Morphology and performance of pvdf membranes composed of triethylphospate and dimethyl sulfoxide solvents

This study investigated the impact of different solvents on the characteristics and filtration performance of polyvinylidene fluoride (PVDF) membranes. PVDF membranes were fabricated via the non-solvent induced phase separation (NIPS) technique by dissolving 20% w/w PVDF in triethyl phosphate (TEP) and dimethyl sulfoxide (DMSO), separately. The Hansen solubility parameter was studied as the kinetic aspect that influences membrane formation. The characteristics of the membranes were investigated including the membrane morphological structure, surface roughness, chemical group composition, and tensile strength. The filtration performance of the resulting membranes was also conducted using cross-flow filtration including pure water permeability (PWP), synthetic CaCO3 suspension rejection, and membrane recovery after long-term filtration.

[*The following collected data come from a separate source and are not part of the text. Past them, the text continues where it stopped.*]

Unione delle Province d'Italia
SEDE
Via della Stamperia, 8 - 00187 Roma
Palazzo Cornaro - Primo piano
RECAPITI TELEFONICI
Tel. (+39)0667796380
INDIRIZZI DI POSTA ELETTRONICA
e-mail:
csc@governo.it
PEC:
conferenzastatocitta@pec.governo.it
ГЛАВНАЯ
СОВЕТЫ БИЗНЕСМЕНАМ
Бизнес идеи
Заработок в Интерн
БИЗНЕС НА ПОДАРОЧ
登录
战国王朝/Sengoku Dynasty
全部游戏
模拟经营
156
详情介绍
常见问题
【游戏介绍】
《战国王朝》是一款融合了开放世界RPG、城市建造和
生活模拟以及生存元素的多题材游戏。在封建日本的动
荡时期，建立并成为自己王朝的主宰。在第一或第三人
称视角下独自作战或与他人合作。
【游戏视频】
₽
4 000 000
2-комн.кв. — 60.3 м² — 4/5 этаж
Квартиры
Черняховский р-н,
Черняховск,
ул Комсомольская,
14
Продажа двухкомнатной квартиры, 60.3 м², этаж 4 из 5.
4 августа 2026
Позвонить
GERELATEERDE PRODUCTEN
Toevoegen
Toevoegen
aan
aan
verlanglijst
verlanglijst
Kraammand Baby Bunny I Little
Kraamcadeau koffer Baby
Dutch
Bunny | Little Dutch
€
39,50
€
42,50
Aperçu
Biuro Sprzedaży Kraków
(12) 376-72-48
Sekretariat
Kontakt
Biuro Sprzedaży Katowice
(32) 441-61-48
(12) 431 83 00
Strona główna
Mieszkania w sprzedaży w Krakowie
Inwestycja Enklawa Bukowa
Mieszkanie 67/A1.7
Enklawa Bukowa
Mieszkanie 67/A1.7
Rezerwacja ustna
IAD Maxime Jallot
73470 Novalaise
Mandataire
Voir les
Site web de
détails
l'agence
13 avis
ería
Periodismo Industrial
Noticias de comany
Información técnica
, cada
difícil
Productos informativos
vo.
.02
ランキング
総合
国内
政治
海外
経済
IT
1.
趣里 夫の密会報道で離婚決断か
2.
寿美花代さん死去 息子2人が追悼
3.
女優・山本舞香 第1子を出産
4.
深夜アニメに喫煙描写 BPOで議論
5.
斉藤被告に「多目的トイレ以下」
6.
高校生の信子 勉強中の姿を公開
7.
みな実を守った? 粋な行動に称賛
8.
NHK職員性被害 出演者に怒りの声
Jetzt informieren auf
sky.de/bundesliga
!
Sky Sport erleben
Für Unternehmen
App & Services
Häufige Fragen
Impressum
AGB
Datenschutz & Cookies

The experimental results showed that DMSO has a closer solvent affinity with the non-solvent resulting in a membrane with higher porosity than the TEP membrane with a denser structure. Furthermore, the PVDF/DMSO membrane also had higher PWP than the PVDF/TEP membrane. However, in terms of the filtration performance of the CaCO3 suspension, the PVDF/TEP membrane showed the best performance with higher flux permeation, better flux recovery of up to 96.6%, and the highest solute rejection reaching 100%. The analysis of the experimental results are discussed further.